Source passage:
Sort of an oddity...despite that the Fifth Circuit has expressly and openly ignored Supreme Court death penalty precedent (even for cases on remand), the Ninth is the one with the bad rap...
Posted by: Res ipsa | Oct 8, 2009 9:23:47 AM
Res ipsa --
The Ninth Circuit got its bad rap the old-fashioned way; it earned it.
See the reversal statistics compiled by the Harvard Law Review, in paricular in Table II, p. 427.
http://www.harvardlawreview.org/issues/119/Nov05/Statistics.pdf
Posted by: Bill Otis | Oct 8, 2009 10:10:10 AM
Facts of Young are significantly different from Carr. Carr's travel took place before SORNA and his failure to register did not violate federal law at the time he arrived in his new state. Young's travel and failure to register took place after passage of SORNA and issuance of AG regs, so he cannot avail himself of statutory defenses that permit avoidance of constitutional issue in Carr.

What to work on:
Write the next part of the comment thread on the Ninth Circuit and the SORNA cases, picking up after its final comment.

(Stored entries)

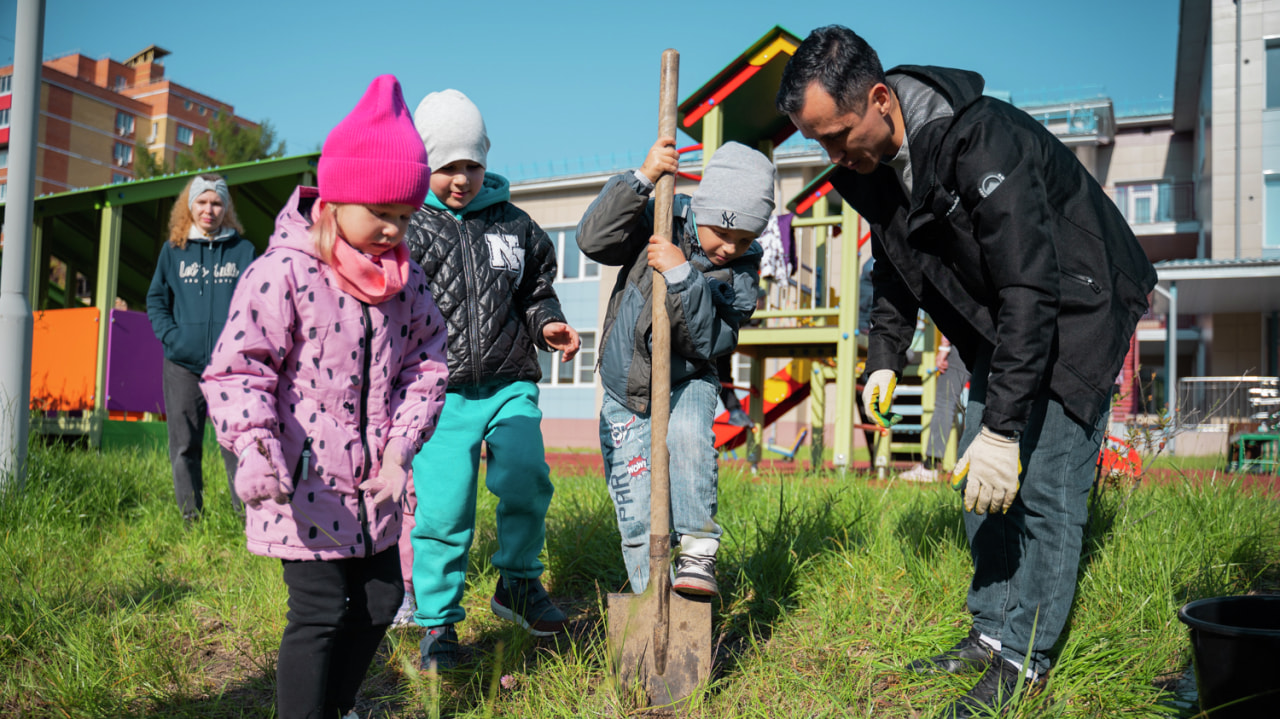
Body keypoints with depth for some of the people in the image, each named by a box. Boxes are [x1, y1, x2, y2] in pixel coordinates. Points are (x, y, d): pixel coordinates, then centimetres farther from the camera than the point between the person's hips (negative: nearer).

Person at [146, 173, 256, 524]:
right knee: (184, 446, 7)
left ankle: (245, 515, 3)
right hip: (182, 364, 2)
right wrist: (170, 336, -3)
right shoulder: (172, 250, 11)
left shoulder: (243, 251, 7)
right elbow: (156, 300, 13)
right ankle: (190, 518, 17)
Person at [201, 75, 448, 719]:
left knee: (380, 599, 17)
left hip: (372, 486, 7)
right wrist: (256, 449, -30)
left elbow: (426, 364, 6)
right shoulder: (283, 273, -15)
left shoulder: (404, 278, 2)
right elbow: (236, 370, -15)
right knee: (320, 613, -1)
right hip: (304, 485, -6)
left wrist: (400, 447, -4)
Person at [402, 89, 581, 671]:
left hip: (509, 386, 2)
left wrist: (547, 323, 5)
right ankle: (438, 622, 16)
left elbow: (536, 288, 25)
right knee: (443, 507, -4)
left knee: (527, 479, -14)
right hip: (440, 392, -2)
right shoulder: (406, 227, 5)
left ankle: (518, 582, 14)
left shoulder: (512, 223, 12)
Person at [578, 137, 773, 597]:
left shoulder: (744, 267, -8)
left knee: (687, 435, -35)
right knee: (637, 514, -4)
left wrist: (683, 276, -30)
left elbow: (710, 341, -19)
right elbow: (594, 240, -23)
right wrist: (642, 179, -30)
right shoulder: (662, 219, -7)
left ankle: (698, 551, -21)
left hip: (687, 384, 0)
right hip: (626, 392, 0)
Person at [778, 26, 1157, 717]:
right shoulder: (867, 164, -7)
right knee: (980, 482, 8)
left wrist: (1003, 429, -36)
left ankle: (1022, 662, 6)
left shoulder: (982, 138, -33)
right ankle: (990, 634, 21)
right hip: (1001, 322, 8)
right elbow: (894, 267, 11)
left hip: (1079, 304, -8)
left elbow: (1030, 290, -35)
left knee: (1044, 485, -8)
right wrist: (885, 356, 3)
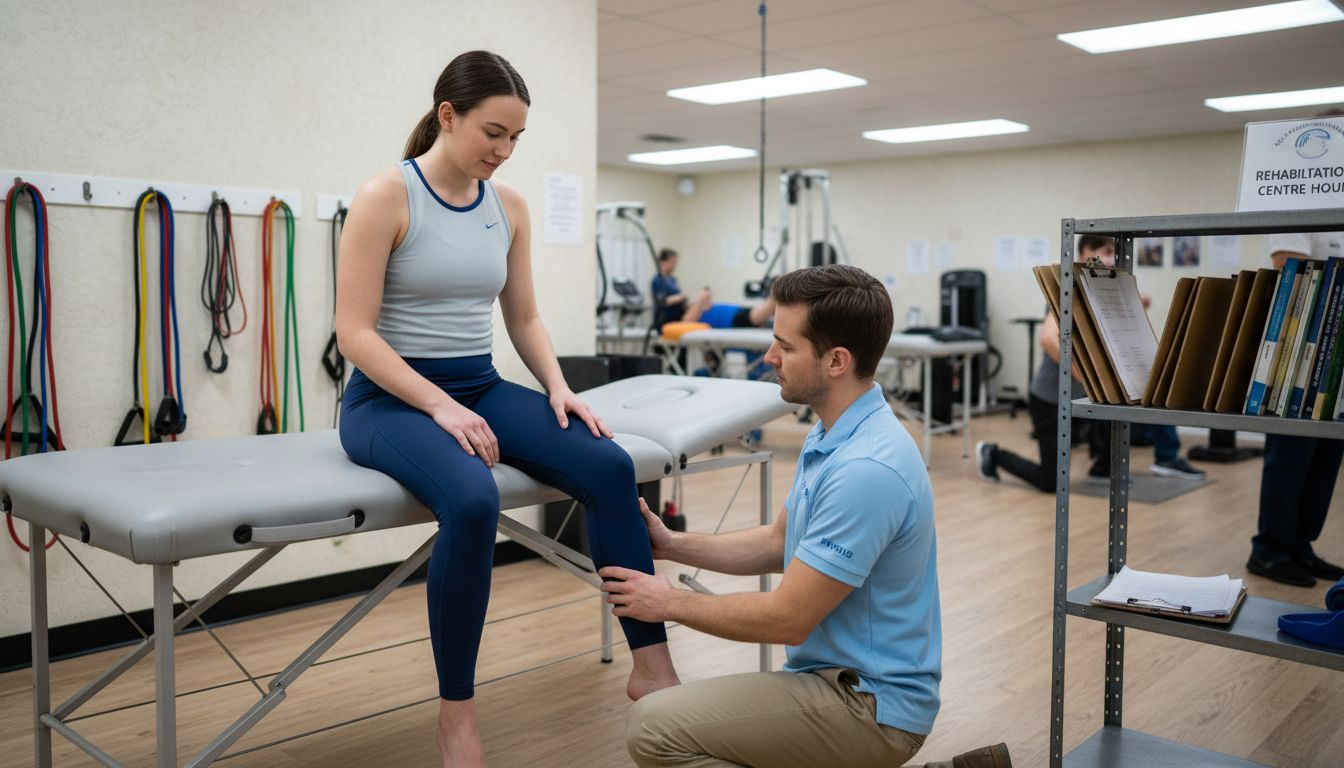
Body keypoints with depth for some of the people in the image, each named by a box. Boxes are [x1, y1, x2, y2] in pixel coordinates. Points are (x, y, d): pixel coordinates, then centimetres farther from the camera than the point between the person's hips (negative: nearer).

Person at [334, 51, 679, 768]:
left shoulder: (509, 206, 6)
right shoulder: (384, 196, -11)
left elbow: (523, 319, 13)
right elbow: (355, 333, -16)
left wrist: (557, 386, -5)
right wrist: (441, 408, -24)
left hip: (481, 388, 6)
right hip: (392, 398, -5)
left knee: (609, 465, -19)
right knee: (472, 501, -37)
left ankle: (651, 665, -8)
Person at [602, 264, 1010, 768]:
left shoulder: (866, 468, -27)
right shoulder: (832, 436, 6)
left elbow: (787, 620, -24)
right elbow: (780, 543, 18)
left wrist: (671, 603, -10)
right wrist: (671, 544, 7)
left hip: (867, 702, -10)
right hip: (847, 678, 10)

Response:
Posted by: margy love | Oct 8, 2009 11:43:54 AM
Bill--no doubt the Ninth is on the liberal fringe, which is why it gets reversed so frequently. (Though I imagine that the Warren era would have been kinder to the sprawling Ninth.) I'm not suggesting that the Ninth doesn't deserve some type of bad rap/mockery.
I was just suggesting that, when comparing a circuit that issues opinions that the Supreme Court considers too liberal versus a circuit that openly flouts the Supreme Court's direct orders, even on remand, the latter is deserving of far more chastisement. To my knowledge, the opposite has occurred.